Mac sur un toit brûlant

Résumé

Mac sur un toit brûlant

Chat kleptomane épris d’indépendance, MacGyver – le Cupidon félin – a le don de se fourrer dans des situations impossibles. Mais, lorsqu’il tombe sur une portée de cinq chatons orphelins, il fond.

Pour ne pas les laisser livrés à eux-mêmes, Mac décide de s’occuper de ces petites boules de poil – le temps de trouver des humains qui les adopteront.

Mais Mac, suspect n° 1 d’une série de larcins commis dans le voisinage, est assigné à résidence par ses maîtres Jamie et David – qui s’étaient rencontrés grâce à lui.

Avec cinq chatons à caser – et deux matons à ses trousses –, notre matou a de quoi exercer sa sagacité légendaire. Sauf qu’une jolie minette croisée récemment lui fait perdre jusqu’à son sixième sens…

Mon ressenti

Voilà un roman qui s’annonçait original. Suivre les pérégrinations d’un chat. Ce chat, c’est Mac-Gyver et il a un passé de chapardeur. Il vient de trouver une portée de chatons et les prend sous son aile. Il se donne comme objectif de leur trouver un foyer chaleureux et part donc en quête d’humains susceptibles de répondre à cette demande.

En parralèle, nous suivons une enquête. Une série de vol a été commise dans le voisinage. Evidemment, avec son passé de voleur, notre cher Mac est suspect numéro 1. Mais il n’a pas l’air coupable. A chaque fois qu’un larcin est commis, un seul objet est volé. Des objets de valeur que leur propriétaire n’apprécient pas, mais qui sont assurés. Comme si le voleur voulait s’assurer que les victimes ne souffriraient pas trop de la perte de leur objet.

Enfin, une petite histoire d’amour entre Erik, officier de police et Serena, une actrice installée à Hollywood qui voudrait passer quelques castings. Mais Erik est refroidi par sa précédente histoire, qui ressemble beaucoup à Séréna et qui l’a quitté du jour au lendemain lorsqu’elle a compris qu’elle ne percerait jamais dans le milieu du cinéma. Une histoire avec des hauts et des bas.

Une écriture un peu brouillon

Je dois reconnaître que je n’ai pas forcément apprécié la plume de l’auteur. Il m’est souvent arrivée de me demander qui parlait. En effet, la plupart du temps, l’auteur ne précie pas qui parle pendant les dalogues. Comme ceux-ci sont souvent longs, on peut rapidement être perdu.

Ensuite, je m’attendais à ce que l’histioire de Mac soit écrite à la première personne. Elle est écrite à la troisième. Par conséquent, on ne se met pas tout à fait à la place du chat, on prend trop de recul et on n’apprécie pas entièrement son avis sur les humains.

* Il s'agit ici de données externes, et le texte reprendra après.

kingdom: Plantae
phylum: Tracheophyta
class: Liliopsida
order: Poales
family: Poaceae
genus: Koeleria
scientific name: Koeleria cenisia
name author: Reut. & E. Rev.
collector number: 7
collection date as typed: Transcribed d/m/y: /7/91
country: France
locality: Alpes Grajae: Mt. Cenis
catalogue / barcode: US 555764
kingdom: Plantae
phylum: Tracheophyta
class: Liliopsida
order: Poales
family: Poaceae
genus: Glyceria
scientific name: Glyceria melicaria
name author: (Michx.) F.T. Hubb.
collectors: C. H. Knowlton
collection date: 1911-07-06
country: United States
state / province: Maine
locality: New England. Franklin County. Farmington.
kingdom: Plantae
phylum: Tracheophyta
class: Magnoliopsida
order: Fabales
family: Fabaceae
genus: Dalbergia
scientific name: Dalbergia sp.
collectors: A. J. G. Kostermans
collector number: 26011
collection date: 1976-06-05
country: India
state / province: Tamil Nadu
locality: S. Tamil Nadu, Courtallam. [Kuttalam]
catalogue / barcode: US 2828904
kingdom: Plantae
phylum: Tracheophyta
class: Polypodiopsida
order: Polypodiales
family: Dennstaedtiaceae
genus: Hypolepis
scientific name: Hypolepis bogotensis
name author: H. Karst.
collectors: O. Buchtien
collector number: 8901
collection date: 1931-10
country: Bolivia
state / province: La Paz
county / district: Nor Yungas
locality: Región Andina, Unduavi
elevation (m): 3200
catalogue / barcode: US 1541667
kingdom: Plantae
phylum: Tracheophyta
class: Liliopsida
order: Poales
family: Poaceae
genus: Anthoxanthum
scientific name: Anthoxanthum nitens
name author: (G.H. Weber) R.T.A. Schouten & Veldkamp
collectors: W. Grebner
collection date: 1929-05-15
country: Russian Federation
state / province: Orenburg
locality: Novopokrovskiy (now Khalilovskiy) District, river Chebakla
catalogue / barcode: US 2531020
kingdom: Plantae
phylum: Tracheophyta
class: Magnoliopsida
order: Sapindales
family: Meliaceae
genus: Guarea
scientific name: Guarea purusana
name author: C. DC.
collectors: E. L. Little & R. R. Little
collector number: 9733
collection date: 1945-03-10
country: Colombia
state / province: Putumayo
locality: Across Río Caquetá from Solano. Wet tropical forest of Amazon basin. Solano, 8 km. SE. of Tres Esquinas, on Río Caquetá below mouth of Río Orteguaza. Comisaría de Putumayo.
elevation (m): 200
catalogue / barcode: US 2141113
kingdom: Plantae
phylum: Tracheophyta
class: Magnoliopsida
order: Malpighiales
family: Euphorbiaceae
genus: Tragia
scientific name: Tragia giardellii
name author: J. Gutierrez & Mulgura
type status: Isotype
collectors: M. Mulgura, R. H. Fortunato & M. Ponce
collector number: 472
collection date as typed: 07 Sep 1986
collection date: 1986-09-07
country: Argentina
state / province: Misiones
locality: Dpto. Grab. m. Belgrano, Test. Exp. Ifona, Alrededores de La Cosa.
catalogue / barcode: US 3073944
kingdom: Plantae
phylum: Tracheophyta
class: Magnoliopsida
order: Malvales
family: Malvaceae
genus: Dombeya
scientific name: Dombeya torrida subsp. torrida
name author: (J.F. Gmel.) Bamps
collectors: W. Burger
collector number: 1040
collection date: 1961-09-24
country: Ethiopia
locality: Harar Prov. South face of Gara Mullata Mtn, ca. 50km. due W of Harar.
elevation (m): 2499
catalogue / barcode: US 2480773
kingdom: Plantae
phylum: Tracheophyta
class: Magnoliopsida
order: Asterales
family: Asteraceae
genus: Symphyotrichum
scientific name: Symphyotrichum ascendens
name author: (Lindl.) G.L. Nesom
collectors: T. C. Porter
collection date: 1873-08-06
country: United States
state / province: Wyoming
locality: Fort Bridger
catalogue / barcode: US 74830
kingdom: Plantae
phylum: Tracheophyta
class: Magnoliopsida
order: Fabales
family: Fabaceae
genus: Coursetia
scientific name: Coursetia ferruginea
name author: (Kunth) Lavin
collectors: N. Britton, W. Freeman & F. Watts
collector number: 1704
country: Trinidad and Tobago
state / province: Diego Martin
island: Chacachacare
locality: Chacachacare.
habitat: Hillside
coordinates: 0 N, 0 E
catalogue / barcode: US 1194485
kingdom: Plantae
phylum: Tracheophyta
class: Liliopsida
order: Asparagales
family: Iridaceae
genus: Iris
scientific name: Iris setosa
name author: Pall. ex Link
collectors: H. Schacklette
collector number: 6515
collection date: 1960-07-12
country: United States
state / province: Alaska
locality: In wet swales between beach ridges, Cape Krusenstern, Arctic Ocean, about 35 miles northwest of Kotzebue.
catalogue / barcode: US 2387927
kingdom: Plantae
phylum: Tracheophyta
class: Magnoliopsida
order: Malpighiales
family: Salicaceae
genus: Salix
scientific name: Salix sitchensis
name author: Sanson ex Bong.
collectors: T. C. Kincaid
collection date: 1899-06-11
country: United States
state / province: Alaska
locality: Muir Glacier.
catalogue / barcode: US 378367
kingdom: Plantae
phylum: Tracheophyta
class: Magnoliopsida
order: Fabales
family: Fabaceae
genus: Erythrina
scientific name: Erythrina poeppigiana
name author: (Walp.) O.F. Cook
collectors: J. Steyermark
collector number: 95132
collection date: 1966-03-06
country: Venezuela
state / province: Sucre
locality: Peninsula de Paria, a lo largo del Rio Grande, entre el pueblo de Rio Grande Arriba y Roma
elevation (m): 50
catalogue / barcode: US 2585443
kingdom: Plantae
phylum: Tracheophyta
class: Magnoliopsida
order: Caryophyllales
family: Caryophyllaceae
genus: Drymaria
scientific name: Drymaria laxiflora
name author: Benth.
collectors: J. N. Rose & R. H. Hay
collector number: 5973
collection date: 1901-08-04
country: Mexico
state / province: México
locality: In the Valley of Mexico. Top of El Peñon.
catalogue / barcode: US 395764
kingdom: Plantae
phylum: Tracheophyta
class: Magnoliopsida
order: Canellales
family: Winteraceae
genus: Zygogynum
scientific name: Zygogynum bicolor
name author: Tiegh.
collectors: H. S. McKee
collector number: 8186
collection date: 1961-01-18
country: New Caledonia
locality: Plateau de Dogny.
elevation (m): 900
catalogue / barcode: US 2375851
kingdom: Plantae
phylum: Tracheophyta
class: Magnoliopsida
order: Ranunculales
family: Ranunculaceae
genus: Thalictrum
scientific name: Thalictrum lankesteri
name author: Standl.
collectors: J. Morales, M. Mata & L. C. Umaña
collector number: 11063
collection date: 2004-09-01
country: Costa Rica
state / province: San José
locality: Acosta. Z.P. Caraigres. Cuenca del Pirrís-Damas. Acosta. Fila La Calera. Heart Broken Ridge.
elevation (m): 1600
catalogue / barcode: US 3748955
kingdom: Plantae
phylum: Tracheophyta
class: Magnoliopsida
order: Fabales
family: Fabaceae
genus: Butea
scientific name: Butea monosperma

Mac, personnage secondaire

Finalement, nous ne suivons que très peu la vie de Mac. Seuls quelques paragraphes lui sont dédiés, souvent à la fin des chapitres. Petite déception, car j’aurais vraiment aimé suivre toute l’histoire de Mac. C’est plutôt un personnage secondaire alors que c’est de loin le plus intéressant.

Oh ! Et puis pourquoi essayer de déchiffrer les humains ? Mac avait compris, quand il n’était encore qu’un chaton, qu’ils étaient incompréhensibles. Ils pouvaient être dressés à faire certaines choses – donner à manger […] – mais cela n’allait pas plus loin. Et c’était pourquoi ils avaient besoin que des chats s’occupent d’eux. […] C’était une loi de la nature.

Son avis sur les humains m’a bien fait rire. Il ne les comprend pas. Et les humains ne le comprennent pas. Il faut sans cesse qu’il leur réclame à manger, ne comprend pas qu’on le punisse s’il vient piquer un morceau de viande, et surtout les humains semblent changer d’odeur selon leur humeur. Mac a un odorat de chat et l’humain ne réalise pas à quel point il pue quand il est triste ou stressé ! Il ne comprend pas leur langage sauf quand il a trait à la nourriture, évidemment.

Je dois reconnaître que j’ai cru voir mes chats par moment. Et imaginer ce qu’ils peuvent penser de nous est assez drôle. Cependant, l’écriture de l’auteur m’a un peu refroidie. C’est un bon livre, je ne peux pas dire que j’ai été déçue. Mais je n’ai pas non plus été emportée par ce roman.

Note : 3.5 sur 5.

Merci aux éditions Archipel et à NetGalley pour cette lecture.

Mes challenges

Cette lecture m’a permis de valider la catégorie 52 du challenge annuel. Lire un livre dont le personnage principal est un animal.